# Work instruction
Where a line contains the word "basket", copy that line from the records below.
[[ Provided data, beginning ]]
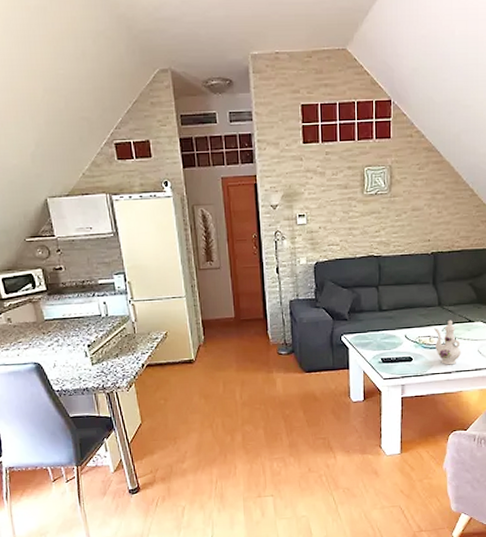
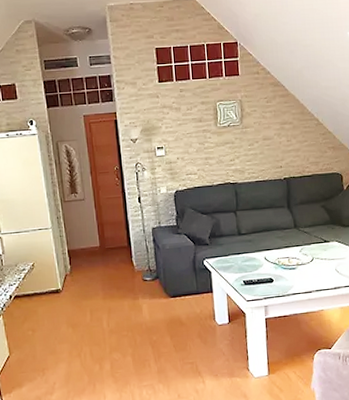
ewer: present [434,320,461,365] -> none [292,241,319,285]

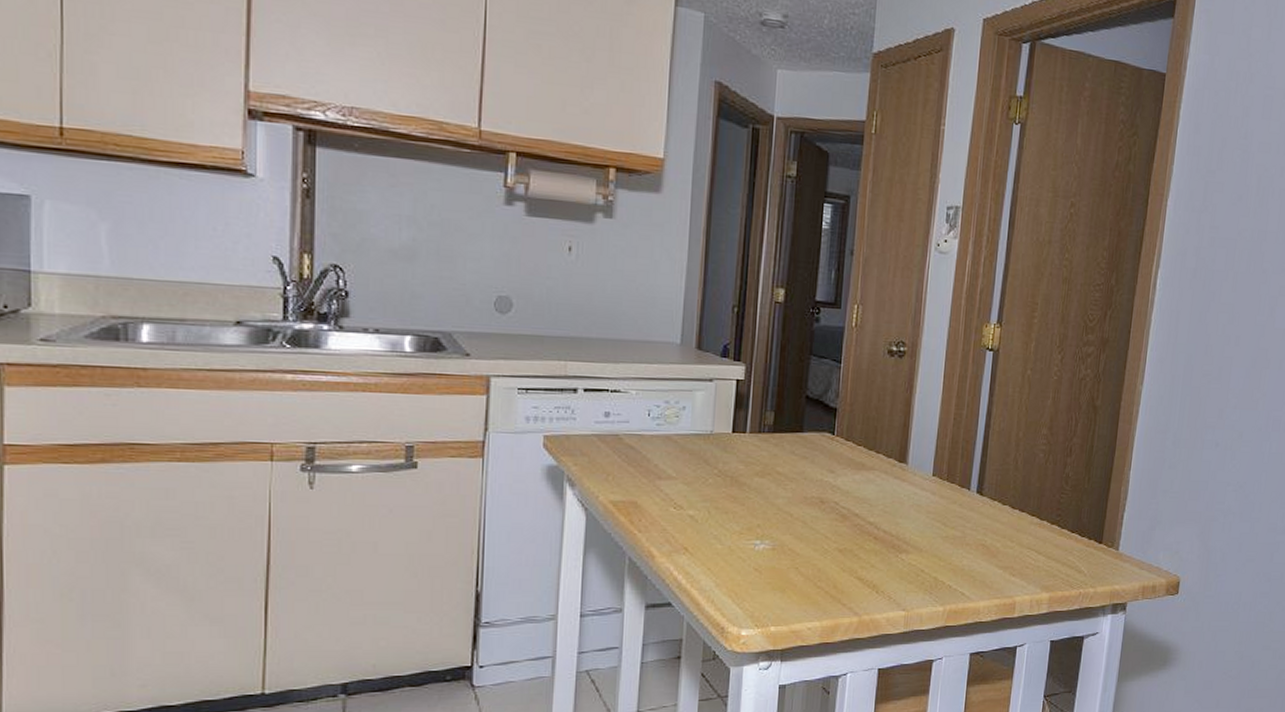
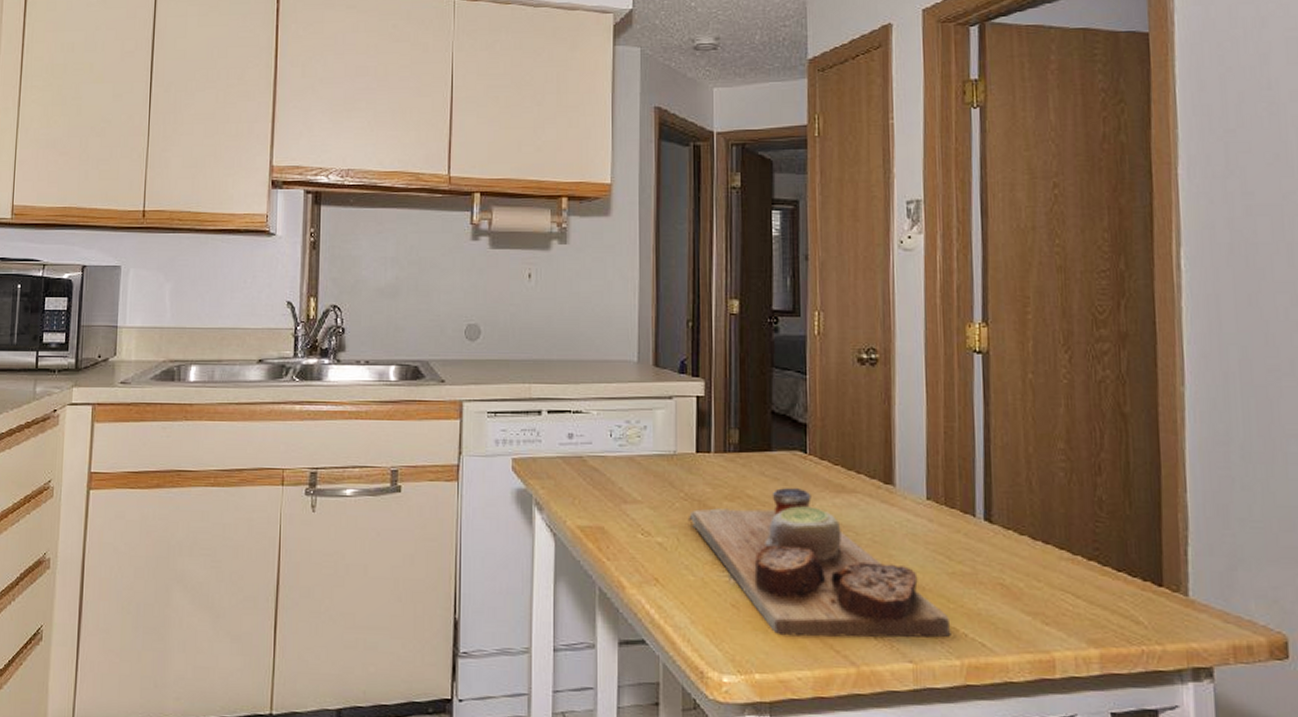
cutting board: none [719,466,939,594] -> present [687,488,951,638]

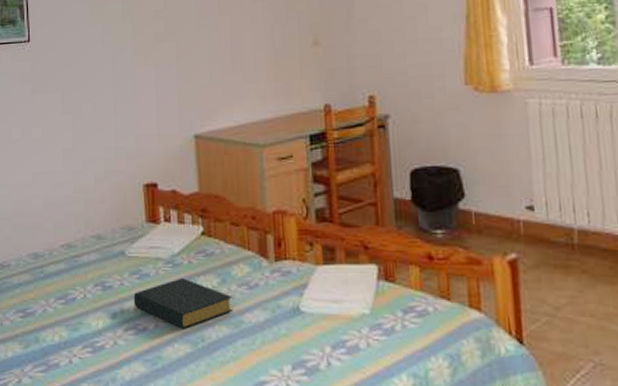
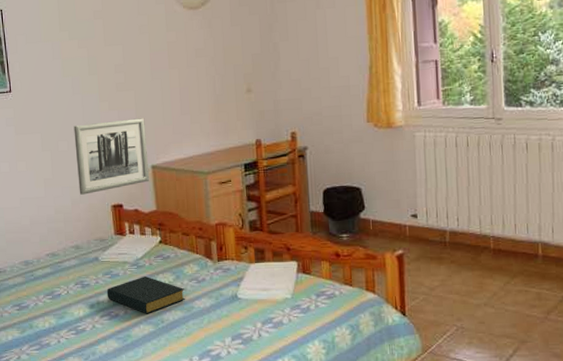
wall art: none [101,75,192,170] -> present [73,118,150,195]

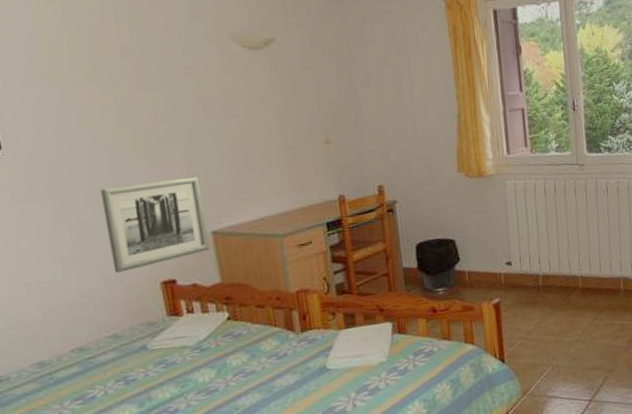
hardback book: present [106,277,186,314] -> none [160,360,265,404]

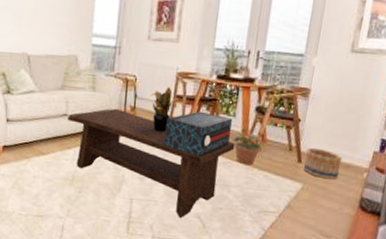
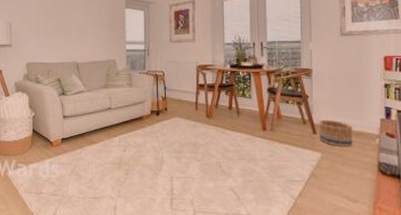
coffee table: present [67,108,235,219] -> none [112,99,255,193]
potted plant: present [150,87,180,132] -> none [177,78,202,116]
decorative box: present [164,111,232,157] -> none [193,96,249,136]
potted plant: present [232,128,264,165] -> none [251,107,280,140]

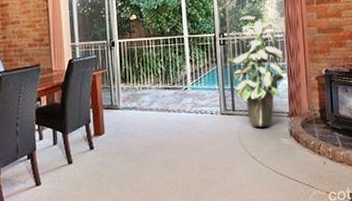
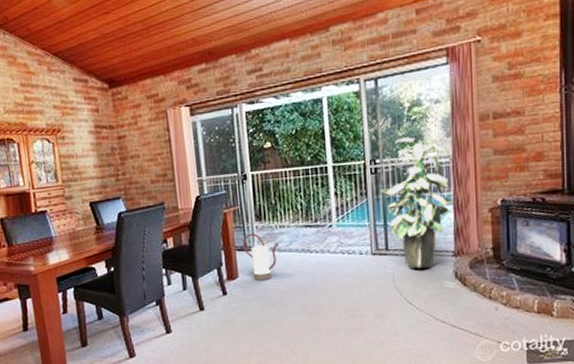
watering can: none [109,93,141,137] -> present [242,233,279,281]

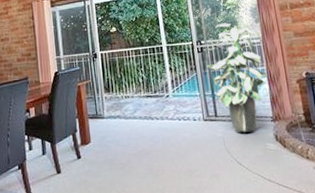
watering can: present [242,233,279,281] -> none [94,103,125,145]

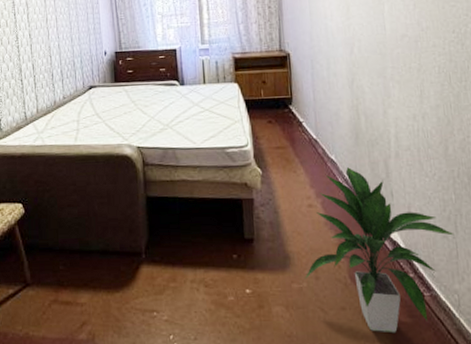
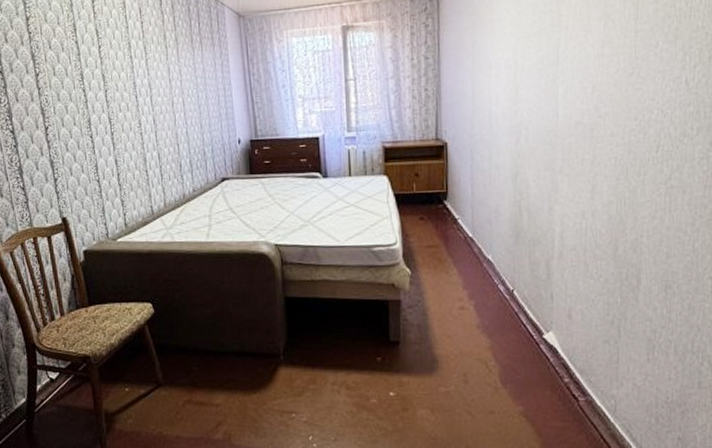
indoor plant: present [304,167,455,333] -> none [452,268,617,437]

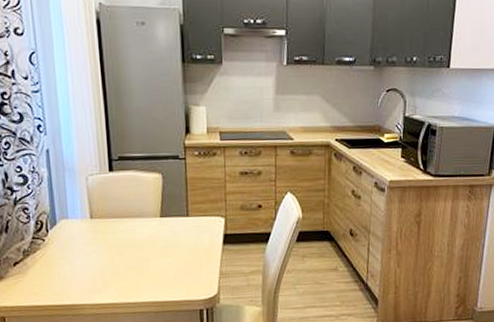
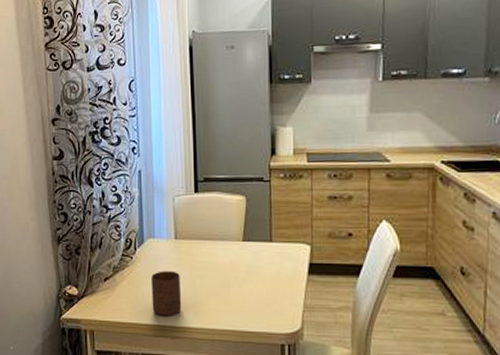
cup: none [66,250,101,296] -> present [151,271,182,316]

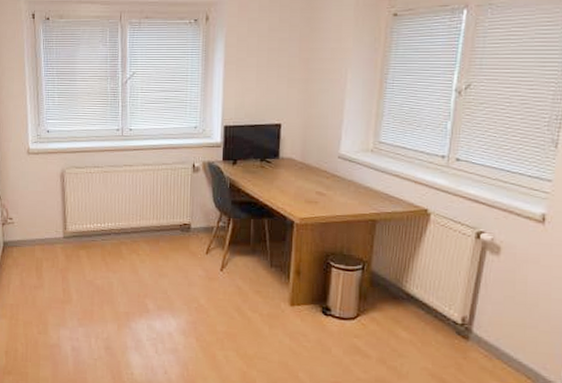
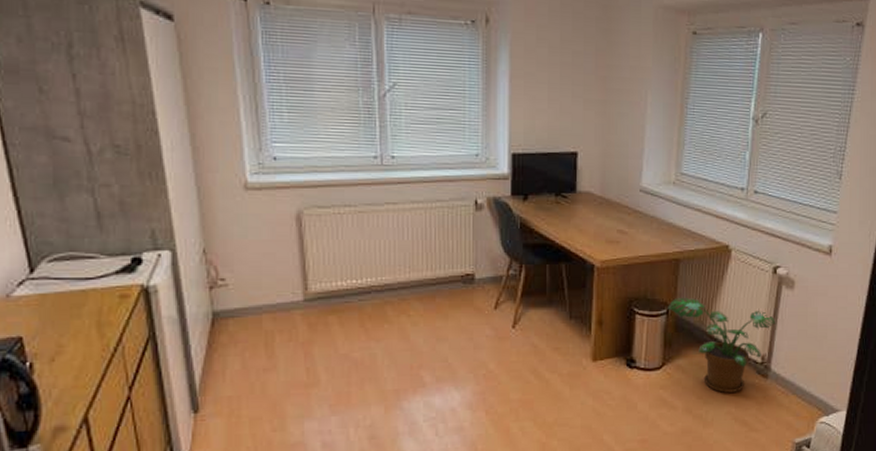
potted plant: none [363,255,479,350] -> present [668,297,776,393]

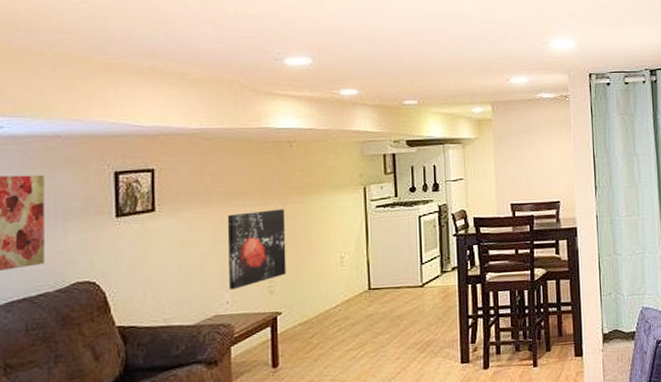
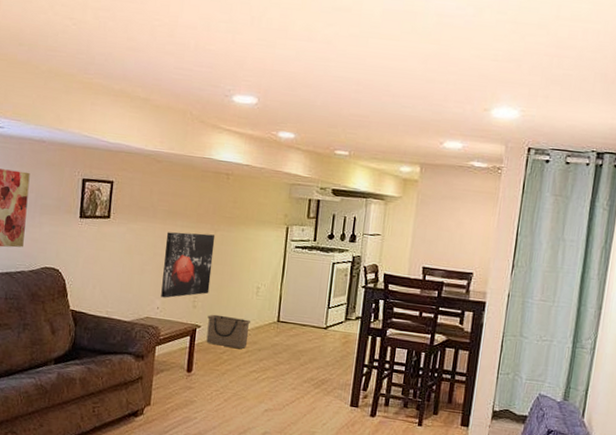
basket: none [288,294,338,330] -> present [206,314,250,349]

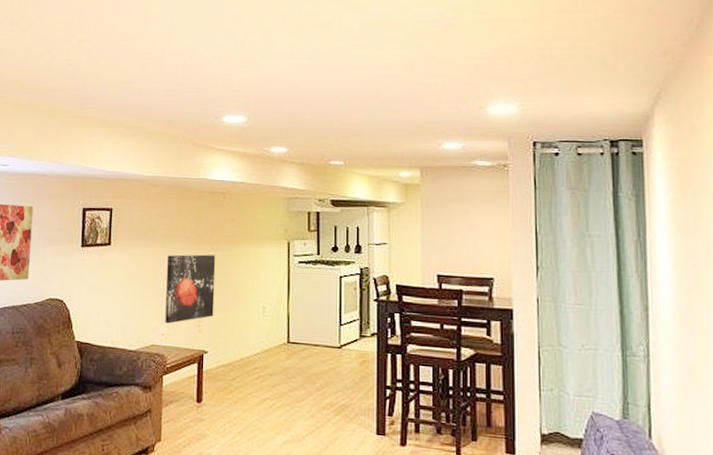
basket: present [206,314,250,349] -> none [214,338,259,375]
[[ Provided data, end ]]
# Reply to the exercise
basket: none [288,294,338,330] -> present [206,314,250,349]
basket: present [206,314,250,349] -> none [214,338,259,375]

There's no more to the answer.